In this limited company, we give a runner-up award for Most Pointed Satire to a College Parody that compares Hugo’s student uprising to the current depression market for recent graduates. And pride of place goes to “The Les Miserables Song (Spoof),” in which nine young USC grad students with excellent singing voices play all the major roles and perform the first-act finale, “One Day More.” Fantine sings, “I sing one song and then I die/But I come back for the finale.” This is satire with affection: As the cast sings, “We are all Les Miserables,/Or in English we’re just sad./We are all Les Miserables,/But the music’s not half bad.” And this video, from abbegirl, is half-great.
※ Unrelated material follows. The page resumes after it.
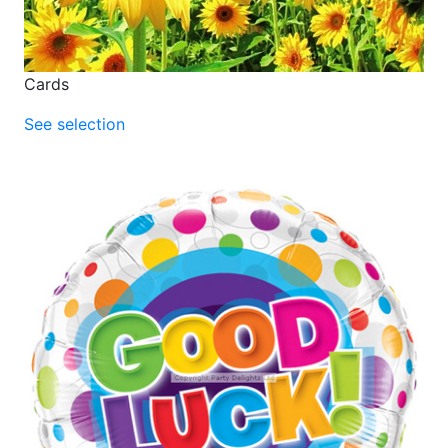
Cards
See selection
8. Les Misérables, 1978 TV movie
Richard Jordan, the Harvard-educated scion of a distinguished Manhattan family and the possessor of a keen screen intelligence, had starred in The Friends of Eddie Coyle and the TV miniseries Captain and the Kings before headlining this Lew Grade production. Never was a Jean Valjean so lusciously hunky. And never was Javert such a stuffed bird — naturally, since he was played by Anthony Perkins in full taxidermized Mother Bates dudgeon. Directed by TV-movie specialist Glenn Jordan (The Picture of Dorian Gray), and adapted by indefatigable screenwriter John Gay (who also scripted a TV version of Hugo’s The Hunchback of Notre Dame), the film is notable for the strongest supporting cast of any Mis movie: John Gielgud as Gillenormand; Ian Holm as the nasty innkeeper Thénardier; Calude Dauphin as the kindly Bishop of Digne; Cyril Cusack as the gardener Fauchelevent; Celia Johnson as Sister Simplice; and Flora Robson as the Prioress. The guest spots offer regular respite from the so-so plot précis of this middling epic.